ВЫБРАННЫЙ ОТРЫВОК →

Читаем Иван Ефремов. Издание 2-е, дополненное полностью

По тротуарам спешили занятые своим делом люди. Он один ничем не занят. И не знает, чем ему теперь заниматься. Ему сорок восемь лет – возраст, когда большинство уже подводит итоги своей жизни. Но всё, чем жил Дмитревский, прервалось 1 октября 1948 года, в день неожиданного ареста, и окончательно растворилось в небытии, когда его, убеждённого коммуниста, обвинили в контрреволюционной деятельности и приговорили к пятнадцати годам лагерей. За этой чертой осталась бурная, насыщенная романтикой революции и Гражданской войны юность, запах свежей типографской краски, исходивший от страниц его рассказов и статей, только что выпущенных в печать, учёба в Институте красной профессуры, где на семинарах активно обсуждались работы Маркса и Энгельса, история революций, вопросы философии, диалектики развития общества. Там же остались работа журналиста-международника, война и счастье победы.

НАД ЧЕМ РАБОТАТЬ →
1: Выпишите из отрывка о Дмитревском фрагмент от слов «По тротуарам спешили» до слов «и счастье победы.» включительно.
2: Какого числа был арестован Дмитревский, согласно отрывку о нём?

СОХРАНЁННЫЕ ЗАПИСИ →
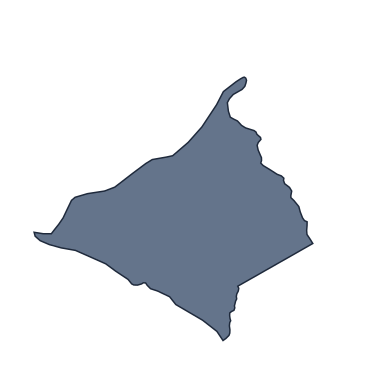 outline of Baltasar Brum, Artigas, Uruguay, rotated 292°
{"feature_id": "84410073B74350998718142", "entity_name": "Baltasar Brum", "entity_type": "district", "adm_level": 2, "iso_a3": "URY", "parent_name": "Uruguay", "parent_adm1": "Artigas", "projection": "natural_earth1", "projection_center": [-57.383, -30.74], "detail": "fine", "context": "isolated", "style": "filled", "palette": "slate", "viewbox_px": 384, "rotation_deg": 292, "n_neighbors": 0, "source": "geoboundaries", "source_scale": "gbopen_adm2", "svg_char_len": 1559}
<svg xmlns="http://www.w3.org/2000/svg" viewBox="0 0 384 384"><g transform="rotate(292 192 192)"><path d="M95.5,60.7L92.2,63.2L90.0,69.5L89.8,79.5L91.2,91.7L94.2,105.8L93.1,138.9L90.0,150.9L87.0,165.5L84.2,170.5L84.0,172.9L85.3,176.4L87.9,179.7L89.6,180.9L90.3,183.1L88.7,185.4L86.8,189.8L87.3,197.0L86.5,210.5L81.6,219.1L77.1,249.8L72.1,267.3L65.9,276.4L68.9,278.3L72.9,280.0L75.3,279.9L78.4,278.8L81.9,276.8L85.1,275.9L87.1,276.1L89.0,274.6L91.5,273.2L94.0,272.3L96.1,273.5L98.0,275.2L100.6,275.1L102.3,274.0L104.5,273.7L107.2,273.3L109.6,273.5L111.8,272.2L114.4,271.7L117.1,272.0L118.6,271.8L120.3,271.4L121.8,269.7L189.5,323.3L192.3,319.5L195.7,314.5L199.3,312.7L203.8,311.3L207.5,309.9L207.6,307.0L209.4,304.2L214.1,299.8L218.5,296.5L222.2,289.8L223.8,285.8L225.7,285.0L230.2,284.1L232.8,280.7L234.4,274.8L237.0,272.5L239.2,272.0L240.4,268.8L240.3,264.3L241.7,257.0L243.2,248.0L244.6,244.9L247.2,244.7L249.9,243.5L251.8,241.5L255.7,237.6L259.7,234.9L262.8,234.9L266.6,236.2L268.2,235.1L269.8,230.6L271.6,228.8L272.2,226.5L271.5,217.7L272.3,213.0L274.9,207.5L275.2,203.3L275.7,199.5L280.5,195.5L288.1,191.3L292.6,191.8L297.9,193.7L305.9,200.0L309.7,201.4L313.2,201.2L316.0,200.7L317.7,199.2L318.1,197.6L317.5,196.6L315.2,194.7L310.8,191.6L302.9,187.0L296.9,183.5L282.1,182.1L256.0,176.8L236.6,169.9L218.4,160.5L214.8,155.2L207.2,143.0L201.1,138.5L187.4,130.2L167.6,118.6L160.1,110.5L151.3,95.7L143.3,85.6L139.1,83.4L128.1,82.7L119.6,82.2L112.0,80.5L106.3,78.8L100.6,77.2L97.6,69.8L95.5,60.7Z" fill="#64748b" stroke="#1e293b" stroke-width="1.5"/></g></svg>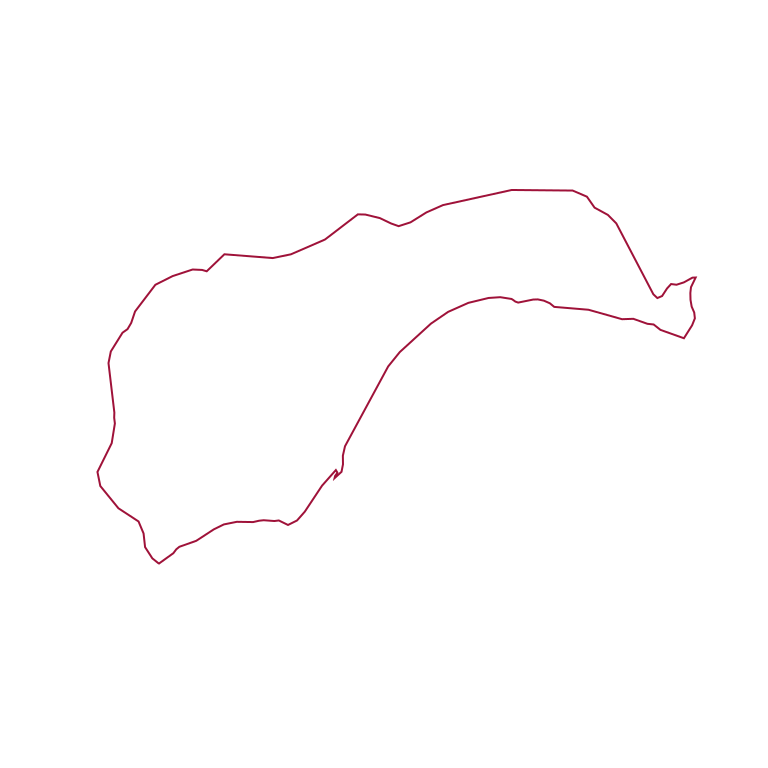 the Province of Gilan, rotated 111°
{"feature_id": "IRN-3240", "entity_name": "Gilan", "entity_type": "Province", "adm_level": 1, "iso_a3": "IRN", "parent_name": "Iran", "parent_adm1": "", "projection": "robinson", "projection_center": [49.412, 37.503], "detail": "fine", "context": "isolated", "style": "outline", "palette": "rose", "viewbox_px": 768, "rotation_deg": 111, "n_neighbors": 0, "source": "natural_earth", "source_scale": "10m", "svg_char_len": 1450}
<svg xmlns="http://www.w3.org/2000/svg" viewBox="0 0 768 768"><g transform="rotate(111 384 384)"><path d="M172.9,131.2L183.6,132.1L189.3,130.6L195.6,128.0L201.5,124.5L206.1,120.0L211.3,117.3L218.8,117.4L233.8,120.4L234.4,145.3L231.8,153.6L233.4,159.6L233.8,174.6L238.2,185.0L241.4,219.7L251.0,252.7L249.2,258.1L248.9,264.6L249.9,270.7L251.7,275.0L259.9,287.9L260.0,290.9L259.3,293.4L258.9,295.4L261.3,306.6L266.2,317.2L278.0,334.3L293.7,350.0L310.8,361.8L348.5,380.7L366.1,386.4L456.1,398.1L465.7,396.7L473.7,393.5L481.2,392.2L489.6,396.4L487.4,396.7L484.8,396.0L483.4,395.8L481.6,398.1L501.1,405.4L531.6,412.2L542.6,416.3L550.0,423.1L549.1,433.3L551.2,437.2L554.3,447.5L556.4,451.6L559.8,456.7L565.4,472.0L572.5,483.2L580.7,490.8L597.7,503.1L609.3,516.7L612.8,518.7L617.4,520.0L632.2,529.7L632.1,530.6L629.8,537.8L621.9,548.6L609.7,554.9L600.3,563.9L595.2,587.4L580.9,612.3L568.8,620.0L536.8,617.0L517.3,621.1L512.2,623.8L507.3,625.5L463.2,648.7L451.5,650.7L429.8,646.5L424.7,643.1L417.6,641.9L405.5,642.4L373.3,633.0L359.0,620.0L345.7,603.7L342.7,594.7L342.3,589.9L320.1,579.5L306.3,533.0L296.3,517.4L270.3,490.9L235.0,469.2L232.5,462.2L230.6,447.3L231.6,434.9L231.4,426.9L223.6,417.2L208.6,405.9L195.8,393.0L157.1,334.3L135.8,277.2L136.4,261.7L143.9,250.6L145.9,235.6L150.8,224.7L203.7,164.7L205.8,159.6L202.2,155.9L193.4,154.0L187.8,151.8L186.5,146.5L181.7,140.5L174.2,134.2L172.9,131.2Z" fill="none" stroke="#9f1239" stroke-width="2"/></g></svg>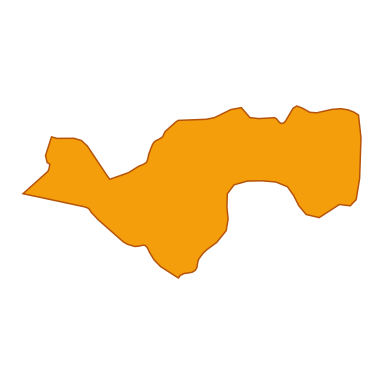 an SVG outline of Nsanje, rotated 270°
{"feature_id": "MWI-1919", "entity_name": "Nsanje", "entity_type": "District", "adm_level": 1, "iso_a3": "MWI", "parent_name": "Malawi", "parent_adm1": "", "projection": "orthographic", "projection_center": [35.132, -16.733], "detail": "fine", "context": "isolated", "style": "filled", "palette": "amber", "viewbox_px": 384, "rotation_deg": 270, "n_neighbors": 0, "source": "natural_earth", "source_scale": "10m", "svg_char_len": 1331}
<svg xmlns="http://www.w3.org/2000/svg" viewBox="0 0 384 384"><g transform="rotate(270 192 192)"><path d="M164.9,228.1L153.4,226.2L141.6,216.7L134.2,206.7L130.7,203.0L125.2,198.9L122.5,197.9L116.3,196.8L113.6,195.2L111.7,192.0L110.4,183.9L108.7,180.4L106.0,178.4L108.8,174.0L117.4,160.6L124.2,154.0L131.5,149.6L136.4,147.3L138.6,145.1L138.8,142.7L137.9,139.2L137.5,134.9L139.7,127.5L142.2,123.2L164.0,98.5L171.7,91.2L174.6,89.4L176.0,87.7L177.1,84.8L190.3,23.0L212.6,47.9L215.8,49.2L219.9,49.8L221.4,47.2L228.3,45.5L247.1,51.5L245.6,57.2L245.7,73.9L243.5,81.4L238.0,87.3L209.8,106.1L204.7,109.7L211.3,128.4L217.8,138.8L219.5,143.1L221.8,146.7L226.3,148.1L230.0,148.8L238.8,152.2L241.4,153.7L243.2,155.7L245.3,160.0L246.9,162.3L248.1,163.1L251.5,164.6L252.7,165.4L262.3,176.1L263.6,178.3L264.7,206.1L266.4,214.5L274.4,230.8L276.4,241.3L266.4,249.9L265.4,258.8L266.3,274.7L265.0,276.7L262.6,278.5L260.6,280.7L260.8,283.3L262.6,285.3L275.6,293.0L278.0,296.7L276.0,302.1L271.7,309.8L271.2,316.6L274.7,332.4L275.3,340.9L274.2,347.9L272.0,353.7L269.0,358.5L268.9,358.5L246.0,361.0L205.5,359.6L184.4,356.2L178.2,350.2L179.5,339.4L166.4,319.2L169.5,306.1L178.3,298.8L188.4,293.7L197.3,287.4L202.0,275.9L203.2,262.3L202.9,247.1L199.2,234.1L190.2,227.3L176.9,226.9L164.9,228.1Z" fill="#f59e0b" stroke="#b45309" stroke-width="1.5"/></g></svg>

РЕЗУЛЬТАТЫ ВЫПОЛНЕНИЯ →
1:
По тротуарам спешили занятые своим делом люди. Он один ничем не занят. И не знает, чем ему теперь заниматься. Ему сорок восемь лет – возраст, когда большинство уже подводит итоги своей жизни. Но всё, чем жил Дмитревский, прервалось 1 октября 1948 года, в день неожиданного ареста, и окончательно растворилось в небытии, когда его, убеждённого коммуниста, обвинили в контрреволюционной деятельности и приговорили к пятнадцати годам лагерей. За этой чертой осталась бурная, насыщенная романтикой революции и Гражданской войны юность, запах свежей типографской краски, исходивший от страниц его рассказов и статей, только что выпущенных в печать, учёба в Институте красной профессуры, где на семинарах активно обсуждались работы Маркса и Энгельса, история революций, вопросы философии, диалектики развития общества. Там же остались работа журналиста-международника, война и счастье победы.

2: 1 октября 1948 года.